Salah satu pembahasan rapat tersebut adalah kegiatan akhir tahun. Kegiatan ini menjadi kegiatan seremonial tahunan bagi hampir setiap sekolah dari jenjang TK/PAUD, SD, SMP, sampai SMA. Kegiatan yang dimaksud adalah acara perpisahan kelas 6 dan kenaikan kelas 1 s/d kelas 5.
Beberapa hari terakhir, polemik kegiatan akhir tahun tersebut menjadi salah satu isu yang mencuri perhatian netizen. Isu kegiatan yang dikemas dengan label wisuda atau pelepasan ini bermula dari komentar seorang netizen pada Instagram Nadiem Makarim yang menuntut agar kegiatan pelepasan atau wisuda dihapus karena dinilai memberatkan orangtua siswa dari sisi pembiayaan.

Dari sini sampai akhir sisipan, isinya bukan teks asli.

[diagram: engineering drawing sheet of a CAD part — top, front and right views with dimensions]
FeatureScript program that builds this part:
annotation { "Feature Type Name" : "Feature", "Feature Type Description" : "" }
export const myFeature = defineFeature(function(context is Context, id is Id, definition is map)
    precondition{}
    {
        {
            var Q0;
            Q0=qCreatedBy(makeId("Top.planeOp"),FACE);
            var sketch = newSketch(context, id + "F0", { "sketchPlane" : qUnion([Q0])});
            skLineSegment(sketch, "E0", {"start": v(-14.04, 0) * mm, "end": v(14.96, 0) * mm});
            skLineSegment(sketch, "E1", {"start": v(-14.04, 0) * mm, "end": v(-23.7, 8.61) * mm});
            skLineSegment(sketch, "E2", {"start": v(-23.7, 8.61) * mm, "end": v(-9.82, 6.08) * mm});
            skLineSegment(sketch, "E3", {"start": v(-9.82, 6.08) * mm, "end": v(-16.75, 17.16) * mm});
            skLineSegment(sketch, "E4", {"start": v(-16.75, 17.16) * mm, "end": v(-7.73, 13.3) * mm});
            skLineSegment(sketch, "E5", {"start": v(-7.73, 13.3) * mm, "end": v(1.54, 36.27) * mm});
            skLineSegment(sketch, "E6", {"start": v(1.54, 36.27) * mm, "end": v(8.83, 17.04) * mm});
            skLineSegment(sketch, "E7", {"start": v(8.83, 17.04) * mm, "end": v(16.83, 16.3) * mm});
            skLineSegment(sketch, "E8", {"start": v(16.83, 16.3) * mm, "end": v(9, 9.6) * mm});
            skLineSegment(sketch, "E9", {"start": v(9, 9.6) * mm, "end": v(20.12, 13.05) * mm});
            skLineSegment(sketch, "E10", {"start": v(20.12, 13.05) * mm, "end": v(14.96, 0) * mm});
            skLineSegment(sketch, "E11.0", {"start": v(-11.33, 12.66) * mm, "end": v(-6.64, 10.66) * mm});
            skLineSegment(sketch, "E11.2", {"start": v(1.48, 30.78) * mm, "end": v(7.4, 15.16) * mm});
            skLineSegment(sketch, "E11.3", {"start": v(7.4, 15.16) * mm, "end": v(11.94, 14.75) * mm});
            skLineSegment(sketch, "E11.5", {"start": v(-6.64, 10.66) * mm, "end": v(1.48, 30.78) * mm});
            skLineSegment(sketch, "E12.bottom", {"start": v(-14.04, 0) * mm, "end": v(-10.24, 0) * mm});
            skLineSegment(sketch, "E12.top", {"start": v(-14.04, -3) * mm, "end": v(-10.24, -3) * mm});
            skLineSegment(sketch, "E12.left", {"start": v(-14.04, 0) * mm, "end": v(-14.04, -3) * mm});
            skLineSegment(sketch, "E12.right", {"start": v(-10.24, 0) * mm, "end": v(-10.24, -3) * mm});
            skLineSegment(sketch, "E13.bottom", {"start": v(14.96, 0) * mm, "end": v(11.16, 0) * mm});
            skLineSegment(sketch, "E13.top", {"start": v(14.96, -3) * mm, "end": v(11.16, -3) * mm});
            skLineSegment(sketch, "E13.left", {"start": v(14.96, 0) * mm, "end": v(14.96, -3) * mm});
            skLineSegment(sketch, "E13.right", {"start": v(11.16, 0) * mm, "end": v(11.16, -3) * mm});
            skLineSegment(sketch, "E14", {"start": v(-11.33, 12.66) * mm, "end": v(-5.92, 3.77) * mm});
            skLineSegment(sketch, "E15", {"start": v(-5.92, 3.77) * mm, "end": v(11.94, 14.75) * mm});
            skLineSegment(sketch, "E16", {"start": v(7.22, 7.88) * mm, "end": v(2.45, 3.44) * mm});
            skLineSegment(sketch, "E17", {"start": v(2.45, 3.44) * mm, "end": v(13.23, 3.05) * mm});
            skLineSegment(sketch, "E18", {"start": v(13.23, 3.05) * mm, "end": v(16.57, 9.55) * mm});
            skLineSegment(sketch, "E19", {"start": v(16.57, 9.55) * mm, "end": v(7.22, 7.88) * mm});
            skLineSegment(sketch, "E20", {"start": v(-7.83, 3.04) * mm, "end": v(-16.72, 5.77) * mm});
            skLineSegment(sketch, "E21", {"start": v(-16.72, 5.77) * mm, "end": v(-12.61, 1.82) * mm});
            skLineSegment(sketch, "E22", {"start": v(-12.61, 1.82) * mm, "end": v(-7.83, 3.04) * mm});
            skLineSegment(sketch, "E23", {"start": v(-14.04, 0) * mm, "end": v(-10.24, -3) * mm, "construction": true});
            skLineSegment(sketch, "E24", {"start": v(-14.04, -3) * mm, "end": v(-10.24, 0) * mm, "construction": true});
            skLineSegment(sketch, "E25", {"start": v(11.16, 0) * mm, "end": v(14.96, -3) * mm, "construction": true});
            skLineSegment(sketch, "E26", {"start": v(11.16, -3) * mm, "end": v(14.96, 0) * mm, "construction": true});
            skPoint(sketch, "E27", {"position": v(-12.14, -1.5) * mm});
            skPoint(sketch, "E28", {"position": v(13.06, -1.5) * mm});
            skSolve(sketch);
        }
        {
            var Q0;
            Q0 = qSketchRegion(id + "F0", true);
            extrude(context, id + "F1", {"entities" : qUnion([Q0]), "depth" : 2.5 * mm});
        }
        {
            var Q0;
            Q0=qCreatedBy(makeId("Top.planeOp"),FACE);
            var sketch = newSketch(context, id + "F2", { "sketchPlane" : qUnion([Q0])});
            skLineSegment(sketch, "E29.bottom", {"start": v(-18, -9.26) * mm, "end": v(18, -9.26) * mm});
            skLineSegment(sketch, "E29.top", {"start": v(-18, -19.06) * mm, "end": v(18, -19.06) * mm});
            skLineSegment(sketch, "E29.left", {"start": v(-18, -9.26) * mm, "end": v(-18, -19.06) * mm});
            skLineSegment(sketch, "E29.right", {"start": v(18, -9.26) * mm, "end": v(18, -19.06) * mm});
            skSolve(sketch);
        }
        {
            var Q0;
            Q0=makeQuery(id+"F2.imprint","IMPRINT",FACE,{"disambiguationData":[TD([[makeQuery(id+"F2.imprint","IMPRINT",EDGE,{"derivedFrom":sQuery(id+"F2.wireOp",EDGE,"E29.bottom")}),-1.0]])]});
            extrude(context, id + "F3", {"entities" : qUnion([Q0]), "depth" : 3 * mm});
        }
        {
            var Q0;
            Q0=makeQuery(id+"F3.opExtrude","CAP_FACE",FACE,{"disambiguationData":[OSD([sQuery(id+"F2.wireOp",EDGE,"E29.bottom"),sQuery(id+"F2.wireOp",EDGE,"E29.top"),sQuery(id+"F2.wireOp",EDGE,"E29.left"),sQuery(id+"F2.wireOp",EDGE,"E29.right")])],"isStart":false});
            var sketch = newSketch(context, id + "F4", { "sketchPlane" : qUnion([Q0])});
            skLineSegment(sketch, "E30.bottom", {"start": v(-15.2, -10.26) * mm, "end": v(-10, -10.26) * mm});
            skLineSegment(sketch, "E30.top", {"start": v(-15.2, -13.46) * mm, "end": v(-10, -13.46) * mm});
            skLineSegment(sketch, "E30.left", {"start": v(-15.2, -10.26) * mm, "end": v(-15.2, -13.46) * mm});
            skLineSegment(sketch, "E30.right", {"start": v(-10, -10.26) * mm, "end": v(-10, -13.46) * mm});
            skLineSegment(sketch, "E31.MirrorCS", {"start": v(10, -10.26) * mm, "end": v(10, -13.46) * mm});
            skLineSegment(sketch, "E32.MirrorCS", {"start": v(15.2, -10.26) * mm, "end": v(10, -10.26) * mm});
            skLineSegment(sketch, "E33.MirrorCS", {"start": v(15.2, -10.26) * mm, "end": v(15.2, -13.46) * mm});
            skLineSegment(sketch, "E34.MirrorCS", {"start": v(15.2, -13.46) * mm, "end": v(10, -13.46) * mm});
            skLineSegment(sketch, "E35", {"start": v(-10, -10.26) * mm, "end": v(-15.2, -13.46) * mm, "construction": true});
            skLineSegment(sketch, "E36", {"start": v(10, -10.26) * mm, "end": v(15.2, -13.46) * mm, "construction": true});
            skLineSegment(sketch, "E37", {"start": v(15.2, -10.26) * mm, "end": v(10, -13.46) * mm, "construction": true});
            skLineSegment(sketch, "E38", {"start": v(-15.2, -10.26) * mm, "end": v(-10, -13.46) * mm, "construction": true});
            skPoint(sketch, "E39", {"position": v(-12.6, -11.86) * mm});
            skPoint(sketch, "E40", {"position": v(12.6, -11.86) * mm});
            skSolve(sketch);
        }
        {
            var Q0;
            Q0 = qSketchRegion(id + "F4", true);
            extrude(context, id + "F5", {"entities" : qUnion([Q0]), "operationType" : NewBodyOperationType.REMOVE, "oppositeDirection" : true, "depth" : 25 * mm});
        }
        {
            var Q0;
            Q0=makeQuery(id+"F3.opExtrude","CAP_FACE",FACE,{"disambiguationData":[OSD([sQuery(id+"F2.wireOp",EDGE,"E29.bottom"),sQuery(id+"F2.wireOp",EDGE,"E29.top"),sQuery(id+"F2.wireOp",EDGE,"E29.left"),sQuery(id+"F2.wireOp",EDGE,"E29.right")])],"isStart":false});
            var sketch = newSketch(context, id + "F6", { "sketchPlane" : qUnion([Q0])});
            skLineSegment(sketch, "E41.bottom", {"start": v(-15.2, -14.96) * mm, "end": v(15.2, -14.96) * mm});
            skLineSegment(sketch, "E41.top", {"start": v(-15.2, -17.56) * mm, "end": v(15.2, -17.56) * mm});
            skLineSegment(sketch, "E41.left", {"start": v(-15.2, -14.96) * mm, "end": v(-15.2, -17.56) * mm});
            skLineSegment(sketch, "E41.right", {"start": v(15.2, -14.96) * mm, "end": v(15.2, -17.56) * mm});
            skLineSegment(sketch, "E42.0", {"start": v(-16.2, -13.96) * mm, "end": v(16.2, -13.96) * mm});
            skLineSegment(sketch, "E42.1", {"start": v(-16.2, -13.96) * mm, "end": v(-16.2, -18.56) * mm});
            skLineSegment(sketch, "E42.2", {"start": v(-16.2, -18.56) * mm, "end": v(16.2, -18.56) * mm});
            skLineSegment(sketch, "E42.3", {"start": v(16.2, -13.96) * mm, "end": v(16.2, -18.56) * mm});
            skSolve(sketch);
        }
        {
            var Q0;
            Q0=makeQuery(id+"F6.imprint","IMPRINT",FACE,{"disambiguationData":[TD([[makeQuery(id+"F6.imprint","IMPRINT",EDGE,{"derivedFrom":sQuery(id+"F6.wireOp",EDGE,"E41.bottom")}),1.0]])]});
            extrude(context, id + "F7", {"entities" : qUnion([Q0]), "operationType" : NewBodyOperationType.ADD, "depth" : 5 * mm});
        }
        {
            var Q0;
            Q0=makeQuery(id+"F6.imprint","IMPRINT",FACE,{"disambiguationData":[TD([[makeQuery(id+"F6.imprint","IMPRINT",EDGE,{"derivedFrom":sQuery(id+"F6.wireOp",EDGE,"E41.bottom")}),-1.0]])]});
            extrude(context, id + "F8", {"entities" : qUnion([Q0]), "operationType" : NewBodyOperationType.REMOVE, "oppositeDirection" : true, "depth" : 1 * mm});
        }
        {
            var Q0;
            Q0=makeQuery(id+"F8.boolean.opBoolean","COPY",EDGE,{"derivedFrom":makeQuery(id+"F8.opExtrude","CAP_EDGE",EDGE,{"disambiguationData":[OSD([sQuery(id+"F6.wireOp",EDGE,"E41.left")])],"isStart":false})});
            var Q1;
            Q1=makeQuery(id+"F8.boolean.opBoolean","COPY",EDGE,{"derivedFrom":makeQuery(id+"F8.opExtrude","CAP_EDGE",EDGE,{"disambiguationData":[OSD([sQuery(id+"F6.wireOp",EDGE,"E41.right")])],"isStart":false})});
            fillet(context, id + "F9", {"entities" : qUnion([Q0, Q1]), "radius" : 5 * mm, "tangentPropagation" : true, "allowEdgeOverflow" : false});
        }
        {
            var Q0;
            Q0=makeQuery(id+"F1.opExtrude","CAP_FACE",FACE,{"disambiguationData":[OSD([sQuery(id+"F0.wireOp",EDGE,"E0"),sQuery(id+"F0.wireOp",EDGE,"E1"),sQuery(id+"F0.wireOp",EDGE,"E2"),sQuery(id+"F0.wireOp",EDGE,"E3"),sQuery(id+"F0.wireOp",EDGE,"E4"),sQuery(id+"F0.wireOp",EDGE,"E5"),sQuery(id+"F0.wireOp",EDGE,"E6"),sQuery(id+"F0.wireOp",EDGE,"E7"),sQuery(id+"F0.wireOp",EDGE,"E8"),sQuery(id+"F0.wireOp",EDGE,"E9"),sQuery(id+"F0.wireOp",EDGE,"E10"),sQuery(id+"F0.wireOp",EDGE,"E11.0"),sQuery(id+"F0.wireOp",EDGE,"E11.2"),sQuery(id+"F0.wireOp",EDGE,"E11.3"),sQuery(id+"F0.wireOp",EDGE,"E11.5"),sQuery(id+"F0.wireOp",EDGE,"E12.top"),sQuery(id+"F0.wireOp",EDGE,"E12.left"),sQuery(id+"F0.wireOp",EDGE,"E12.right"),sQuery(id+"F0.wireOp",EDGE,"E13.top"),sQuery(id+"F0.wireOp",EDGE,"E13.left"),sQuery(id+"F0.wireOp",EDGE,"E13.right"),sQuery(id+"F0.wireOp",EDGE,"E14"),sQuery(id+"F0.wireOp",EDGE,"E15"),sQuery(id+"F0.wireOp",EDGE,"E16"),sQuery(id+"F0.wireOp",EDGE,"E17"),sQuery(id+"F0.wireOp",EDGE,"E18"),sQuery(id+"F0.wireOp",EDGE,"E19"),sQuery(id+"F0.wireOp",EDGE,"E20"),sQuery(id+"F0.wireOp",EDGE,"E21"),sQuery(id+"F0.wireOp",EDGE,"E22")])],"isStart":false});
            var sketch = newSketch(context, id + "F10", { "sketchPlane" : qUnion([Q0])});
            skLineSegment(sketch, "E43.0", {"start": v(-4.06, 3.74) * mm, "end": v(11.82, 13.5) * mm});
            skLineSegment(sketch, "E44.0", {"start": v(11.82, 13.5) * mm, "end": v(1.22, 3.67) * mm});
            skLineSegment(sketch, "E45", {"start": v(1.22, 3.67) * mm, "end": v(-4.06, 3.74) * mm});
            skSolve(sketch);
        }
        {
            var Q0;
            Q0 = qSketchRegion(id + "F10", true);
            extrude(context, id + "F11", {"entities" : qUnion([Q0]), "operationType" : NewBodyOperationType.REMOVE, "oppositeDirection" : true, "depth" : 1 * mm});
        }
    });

Situs berita VIVA.co.id merupakan salah satu media yang menurunkan isu ini.
Nadiem menanggapi komentar tersebut dengan menegaskan bahwa kegiatan itu merupakan kegiatan opsional. Suatu kegiatan yang bersifat tidak wajib. Sekolah boleh melaksanakan, boleh juga meniadakannya.
Jika berbicara tentang signifikansi kegiatan tersebut di atas, kita dapat melihatnya dalam perspektif positif dan negatif. Kegiatan akhir tahun tersebut memang bukan sebuah tuntutan tetapi seakan telah menjadi tradisi yang mungkin agak sulit ditiadakan.
Jika dilihat dari sisi positif, kegiatan pelepasan atau wisuda (apapun istilahnya) pada akhir tahun pelajaran menjadi saat yang ditunggu-tunggu oleh semua siswa. Kegiatan seremonial itu menjadi semacam kegiatan pelepas lelah bagi anak-anak setelah mengikuti rutinitas proses pembelajaran yang bisa jadi membosankan selama tahun pelajaran tertentu.
Kegiatan itu sebenarnya bukan semata-mata ajang untuk pelepasan, wisuda, atau kenaikan kelas belaka. Namun ada kegiatan pengiring yang membuat siswa menjadi bersemangat.
Dalam kegiatan tersebut biasanya ada pentas berupa pembacaan puisi, tari, drama, atau pemberian reward terhadap siswa berprestasi, dan selingan lainnya.
Kesempatan ini dimanfaatkan siswa untuk mengekspresikan diri melalui aksi panggung yang mereka tunjukkan. Inilah yang perlu diluruskan tentang kegiatan akhir tahun yang menunjukkan kesan kurang bermanfaat.
Sayangnya, di beberapa sekolah kegiatan tersebut kerap kali diselenggarakan dengan kesan yang mewah dan berlebihan. Hal ini membuat pembiayaan mengalami pembengkakan.
Pada akhirnya, pelaksanaan kegiatan dibebankan kepada wali murid atau orangtua siswa. Bagi wali murid yang berkemampuan mungkin tidak terlalu menjadi persoalan. Namun tidak semua siswa datang ke sekolah dari keluarga yang mampu.